=== Section Start ===

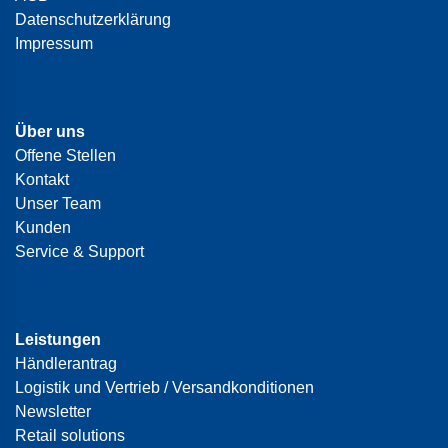
Datenschutzerklärung
Impressum
Über uns
Offene Stellen
Kontakt
Unser Team
Kunden
Service & Support
Leistungen
Händlerantrag
Logistik und Vertrieb / Versandkonditionen
Newsletter
Retail solutions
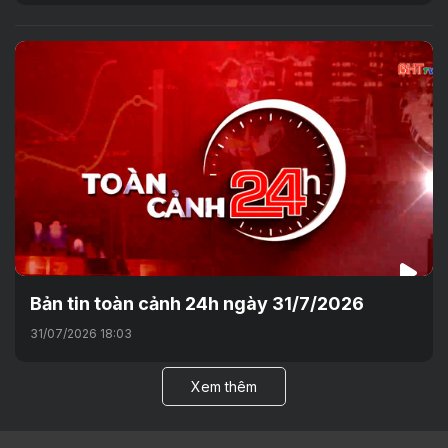
Bản tin toàn cảnh 24h ngày 31/7/2026
31/07/2026 18:03
Xem thêm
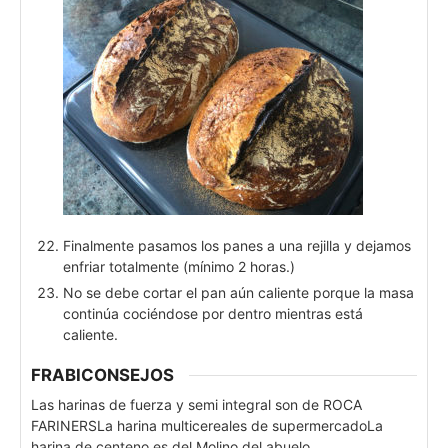
Finalmente pasamos los panes a una rejilla y dejamos
enfriar totalmente (mínimo 2 horas.)
No se debe cortar el pan aún caliente porque la masa
continúa cociéndose por dentro mientras está
caliente.
FRABICONSEJOS
Las harinas de fuerza y semi integral son de ROCA
FARINERS
La harina multicereales de supermercado
La
harina de centeno es del Molino del abuelo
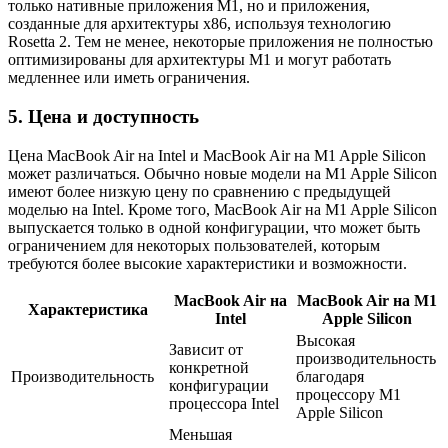
только нативные приложения M1, но и приложения,
созданные для архитектуры x86, используя технологию
Rosetta 2. Тем не менее, некоторые приложения не полностью
оптимизированы для архитектуры M1 и могут работать
медленнее или иметь ограничения.
5. Цена и доступность
Цена MacBook Air на Intel и MacBook Air на M1 Apple Silicon
может различаться. Обычно новые модели на M1 Apple Silicon
имеют более низкую цену по сравнению с предыдущей
моделью на Intel. Кроме того, MacBook Air на M1 Apple Silicon
выпускается только в одной конфигурации, что может быть
ограничением для некоторых пользователей, которым
требуются более высокие характеристики и возможности.
MacBook Air на
MacBook Air на M1
Характеристика
Intel
Apple Silicon
Высокая
Зависит от
производительность
конкретной
Производительность
благодаря
конфигурации
процессору M1
процессора Intel
Apple Silicon
Меньшая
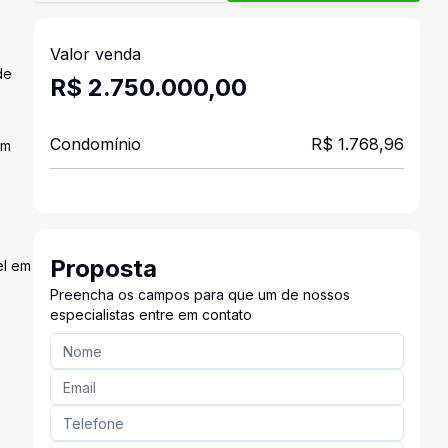
Valor venda
de
R$ 2.750.000,00
Condomínio
R$ 1.768,96
om
s
Proposta
el em
Preencha os campos para que um de nossos
especialistas entre em contato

=== Section End ===

_TASK_. From the lines above, copy those that contain the word "Intel".

_WRITTEN REPLY_.
Цена MacBook Air на Intel и MacBook Air на M1 Apple Silicon
моделью на Intel. Кроме того, MacBook Air на M1 Apple Silicon
Intel
процессора Intel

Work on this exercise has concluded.